- Born: 25 January 1955 Stockholm, Sweden
- Died: 25 April 2020 (aged 65) Stockholm, Sweden
- Occupation(s): Photographer, musician

= Gunnar Seijbold =

Swedish photographer (1955–2020)

Gunnar Seijbold (25 January 1955 – 25 April 2020) was a Swedish freelance press photographer and musician. During his career he worked for several newspapers, including Expressen, Dagens Nyheter, and Aftonbladet. He also worked in the capacity of photographer for the Swedish government and worked as the official European Union photographer. During his career, Seijbold met and photographed U.S. President Barack Obama.

==Early life==
Seijbold was born and raised in Stockholm. His father, Olle Seijbold, was also a photographer who took photos of the Swedish extradition of Baltic soldiers in 1945.

== Career ==
During his career, Seijbold worked for several newspapers including Expressen, Dagens Nyheter and Aftonbladet.

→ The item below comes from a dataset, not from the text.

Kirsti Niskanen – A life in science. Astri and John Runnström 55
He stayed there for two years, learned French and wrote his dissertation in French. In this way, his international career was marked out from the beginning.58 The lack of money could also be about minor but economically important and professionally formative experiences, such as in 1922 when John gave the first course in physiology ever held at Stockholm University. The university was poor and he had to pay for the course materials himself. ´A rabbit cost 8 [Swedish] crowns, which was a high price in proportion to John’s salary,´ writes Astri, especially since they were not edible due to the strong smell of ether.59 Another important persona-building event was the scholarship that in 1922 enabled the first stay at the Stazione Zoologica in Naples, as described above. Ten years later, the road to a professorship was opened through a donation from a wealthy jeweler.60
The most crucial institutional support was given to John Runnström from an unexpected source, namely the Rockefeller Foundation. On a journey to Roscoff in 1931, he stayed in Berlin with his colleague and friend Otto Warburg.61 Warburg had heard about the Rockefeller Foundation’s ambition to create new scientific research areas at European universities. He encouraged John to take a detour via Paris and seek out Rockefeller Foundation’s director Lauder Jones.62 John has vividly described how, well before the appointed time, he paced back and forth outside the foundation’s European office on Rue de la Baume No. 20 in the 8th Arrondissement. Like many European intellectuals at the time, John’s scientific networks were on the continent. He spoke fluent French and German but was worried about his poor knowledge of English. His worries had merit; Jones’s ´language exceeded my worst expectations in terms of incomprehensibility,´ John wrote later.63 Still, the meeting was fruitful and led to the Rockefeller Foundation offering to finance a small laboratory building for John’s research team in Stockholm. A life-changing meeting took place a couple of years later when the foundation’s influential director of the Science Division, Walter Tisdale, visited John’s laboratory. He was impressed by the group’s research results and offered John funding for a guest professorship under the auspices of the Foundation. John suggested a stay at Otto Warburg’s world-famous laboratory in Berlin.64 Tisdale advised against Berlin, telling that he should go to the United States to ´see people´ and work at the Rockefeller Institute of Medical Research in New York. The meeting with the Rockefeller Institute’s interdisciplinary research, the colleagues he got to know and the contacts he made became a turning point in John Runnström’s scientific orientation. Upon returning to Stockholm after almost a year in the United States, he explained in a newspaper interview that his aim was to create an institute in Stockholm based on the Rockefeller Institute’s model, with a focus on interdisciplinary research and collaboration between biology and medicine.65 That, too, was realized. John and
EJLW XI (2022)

Seijbold was the Swedish Government's official photographer, and followed Prime Minister Fredrik Reinfeldt on his visit to meet American president Barack Obama in the White House in 2009. He was also the official European Union photographer during Sweden's leadership period of the union in 2009. In this capacity, he provided photographs from official meetings and work to the world press.

Seijbold founded the photographic company Svenska Bild, along with Andreas Hassellöf, Gustav Mårtensson, and Lars G. Öhlund. He served as the company's CEO.

Seijbold was also a musician, and he performed as a bass player on the Eddie Meduza album För Jaevle Braa! in 1982.

==Death==
Seijbold died on 25 April 2020, after suffering from COVID-19 during the COVID-19 pandemic in Sweden. He had been ill for a month and spent the last week in hospital.